# ikaw ang lalaking gusto kong makasama habang buhay



## atom871

Hello, i am new here on the forums and i am doing research on Filipino culture and language. I have recently become enamored with a girl who lives in the Philippines. I believe or would like to believe, she is also enamored with me. I also work with a lot of Filipinos in my overseas contract job. Tagalog will be very useful!

So, she sends me this text message, and i can understand some words, i know some, but others i have not been able to translate at all. Especially since i have not learned Tagalog sentence structures yet, just some words.

The message is as follows:

"asawako, ikaw ang gusto kong lalaking makasama ko habang buhay. mahal na mahal kita. mis na kita asawako. sana nandito ka sa tabi ko ngayon. ingat ka lagi."

Thanks in advance for any help!


----------



## DotterKat

atom871 said:


> "asawako, ikaw ang gusto kong lalaking makasama ko habang buhay. mahal na mahal kita. mis na kita asawako. sana nandito ka sa tabi ko ngayon. ingat ka lagi."



Corrected text:
Asawa ko, ikaw ang lalaking gusto kong makasama habang buhay.  Mahal na mahal kita.  Mis na kita, asawa ko.  Sana nandito ka sa tabi ko ngayon.  Ingat ka lagi.


_My husband, you are the (type of / kind of) man that I would like to be with all my life.
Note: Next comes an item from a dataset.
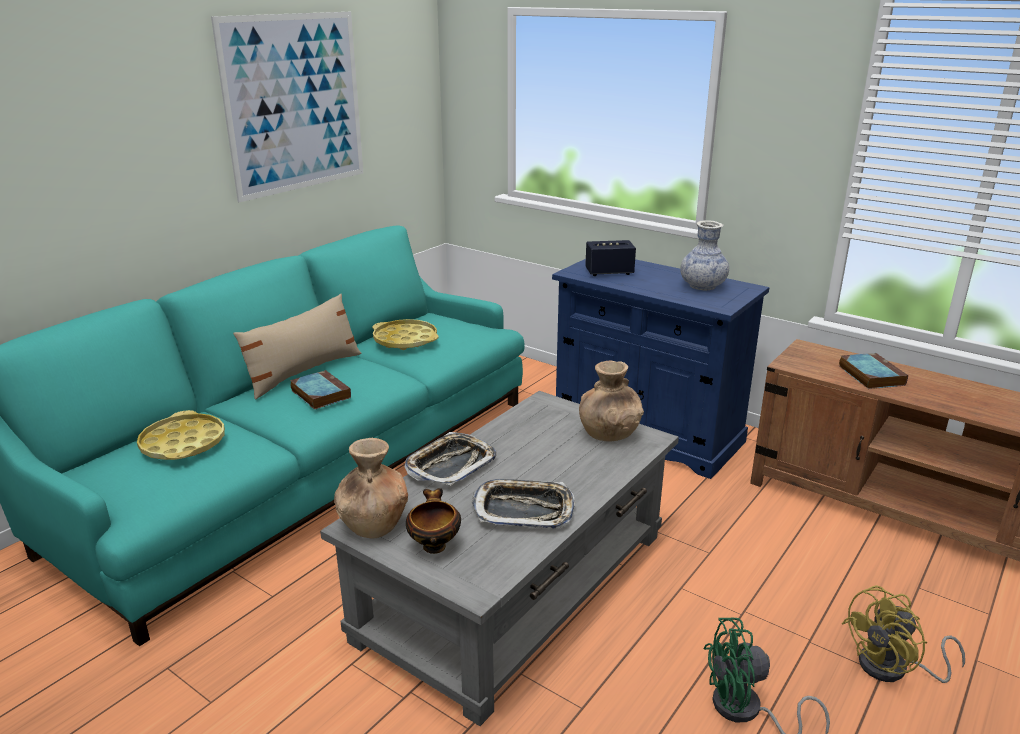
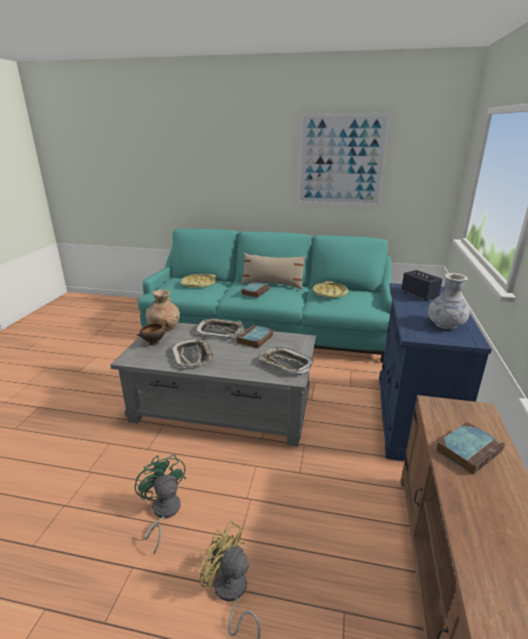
camera: 65 degrees right, 0 degrees up
brown vase [579,360,644,441] -> tray [259,347,314,373]
none -> book [237,325,273,349]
I love you so much.  I miss you, my husband.  I wish you were by my side right now.  Take care, always._

(Notwithstanding what your legal relationship to her is, in her heart and mind she apparently already regards you as her "husband".)


----------



## atom871

Thanks for taking the time to translate that.

I will try to break it down now and learn some of the words and sentence structure.


----------